Thu, 16 Oct 2008
Driving in the United States
I will not write about everything I did in Oregon (you can get better insight to the way of life in the US from the point of view of a foreigner in a Linus' blog), but there is one pretty interesting topic: my experience from driving a car in the US. There are several differences for the European driver:
- Automatic gearboxes everywhere. It was impossible to rent a car with manual gearbox. More on it later.
- The speed limits are pretty low. It is not surprising that US people go for a "bigger" car (SUV or large pickups) instead of the car that performs better (i.e. stronger engine and better-tuned chassis). When I asked about the speed limits in the car rental, they said: "I don't know - just follow the car in front of you."
- That said, nobody follows the speed limit - all cars were driving +5 to +10 mph above it. However, the speed variance among the cars was surprisingly low - i.e. everybody was drving +10 mph, there was virtually no overtaking. In our country it is quite common (esp. on multi-lane roads) that somebody follows the speed limit (130 km/h on a motorway), but somebody drives maybe 30 % faster. That said, the fatality per capita is about 50 % higher in the US than in the Czech republic.
- Apart from arrow signs (prof. Donald Knuth has a nice collection:-), there were almost no pictographic signs - everything was explained in words. Even some not so common road marking, like both straight and dashed line in the middle of the road, had an explanation board near its beginning.
- 4-way stop crossings, and the "first come, first serve" principle. Sometimes it was not very clear who came first.
- Traffic lights after the crossings. Several times I nearly missed the red light, simply because I have expected it to be in a different place (i.e. before the crossing).
- The car models were very different. While I have seen several models which can also be seen in Europe (Ford Focus, Chevrolet Aveo, and even one VW Golf), in general the cars in the US are different to those sold in Europe, even when the manufacturer is present on both sides of the Atlantic (like Ford or Toyota).

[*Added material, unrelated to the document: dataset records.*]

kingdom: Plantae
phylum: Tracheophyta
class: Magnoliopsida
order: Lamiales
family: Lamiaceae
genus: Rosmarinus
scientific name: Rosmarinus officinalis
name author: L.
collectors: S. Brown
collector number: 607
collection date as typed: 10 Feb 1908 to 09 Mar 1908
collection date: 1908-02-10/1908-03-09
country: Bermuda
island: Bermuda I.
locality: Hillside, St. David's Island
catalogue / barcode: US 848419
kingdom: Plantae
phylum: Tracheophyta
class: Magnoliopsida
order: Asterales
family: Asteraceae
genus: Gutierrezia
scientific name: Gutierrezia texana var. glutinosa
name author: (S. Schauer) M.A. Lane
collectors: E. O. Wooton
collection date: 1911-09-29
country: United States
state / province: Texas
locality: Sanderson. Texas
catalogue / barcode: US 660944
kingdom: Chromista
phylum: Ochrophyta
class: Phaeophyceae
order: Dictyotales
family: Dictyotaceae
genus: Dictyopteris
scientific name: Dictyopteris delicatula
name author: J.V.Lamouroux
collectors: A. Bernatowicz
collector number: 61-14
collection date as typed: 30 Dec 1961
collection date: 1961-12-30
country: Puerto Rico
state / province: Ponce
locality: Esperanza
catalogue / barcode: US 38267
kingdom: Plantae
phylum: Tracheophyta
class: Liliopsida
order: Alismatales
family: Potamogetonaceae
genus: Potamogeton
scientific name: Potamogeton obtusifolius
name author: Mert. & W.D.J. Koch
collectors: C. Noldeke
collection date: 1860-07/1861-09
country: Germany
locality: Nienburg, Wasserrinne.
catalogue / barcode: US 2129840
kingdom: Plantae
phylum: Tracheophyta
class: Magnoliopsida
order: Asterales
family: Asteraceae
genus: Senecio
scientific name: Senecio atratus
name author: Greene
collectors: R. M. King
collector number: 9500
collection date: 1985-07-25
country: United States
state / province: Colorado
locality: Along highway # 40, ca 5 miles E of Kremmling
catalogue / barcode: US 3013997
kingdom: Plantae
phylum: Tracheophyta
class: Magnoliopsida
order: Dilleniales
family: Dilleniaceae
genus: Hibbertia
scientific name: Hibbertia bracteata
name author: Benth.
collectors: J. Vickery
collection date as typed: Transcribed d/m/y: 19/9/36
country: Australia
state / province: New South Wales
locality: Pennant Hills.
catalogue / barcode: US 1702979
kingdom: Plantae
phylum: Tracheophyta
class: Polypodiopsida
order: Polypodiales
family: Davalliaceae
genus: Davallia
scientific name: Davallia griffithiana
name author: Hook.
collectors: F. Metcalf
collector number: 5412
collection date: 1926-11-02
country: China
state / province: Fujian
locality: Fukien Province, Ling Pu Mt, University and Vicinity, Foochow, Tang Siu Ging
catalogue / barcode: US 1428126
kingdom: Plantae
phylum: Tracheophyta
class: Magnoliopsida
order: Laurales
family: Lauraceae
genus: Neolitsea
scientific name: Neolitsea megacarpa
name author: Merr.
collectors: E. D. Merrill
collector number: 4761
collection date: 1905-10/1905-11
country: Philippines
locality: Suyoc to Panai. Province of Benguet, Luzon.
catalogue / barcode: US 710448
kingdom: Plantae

As for the automatic gearbox, it was pretty interesting. While the machine can change gears definitely faster than human, it cannot predict what the driver wants to do. For example, I when I needed to accelerate in order to overtake, the car (Chevrolet Aveo and then a brand new Chevrolet Cobalt) firstly choked on a current gear for maybe two seconds, then shifted to a lower gear, providing some acceleration, and just before the engine entered the RPM area of the highest power, it decided that it is still not enough, and shifted down once more, taking the engine to the red RPM values :-(
Maybe I would learn how to accelerate properly with an automatic gearbox after some more driving, but for now it is not usable for anything more than slow and careful cruising (which is how people drive in the US). However, I can imagine that an automatic gearbox with some tweaking (probably a "hold the current gear unless RPM is already near maximum" button and a "shift one gear lower" button) would provide the better from both systems.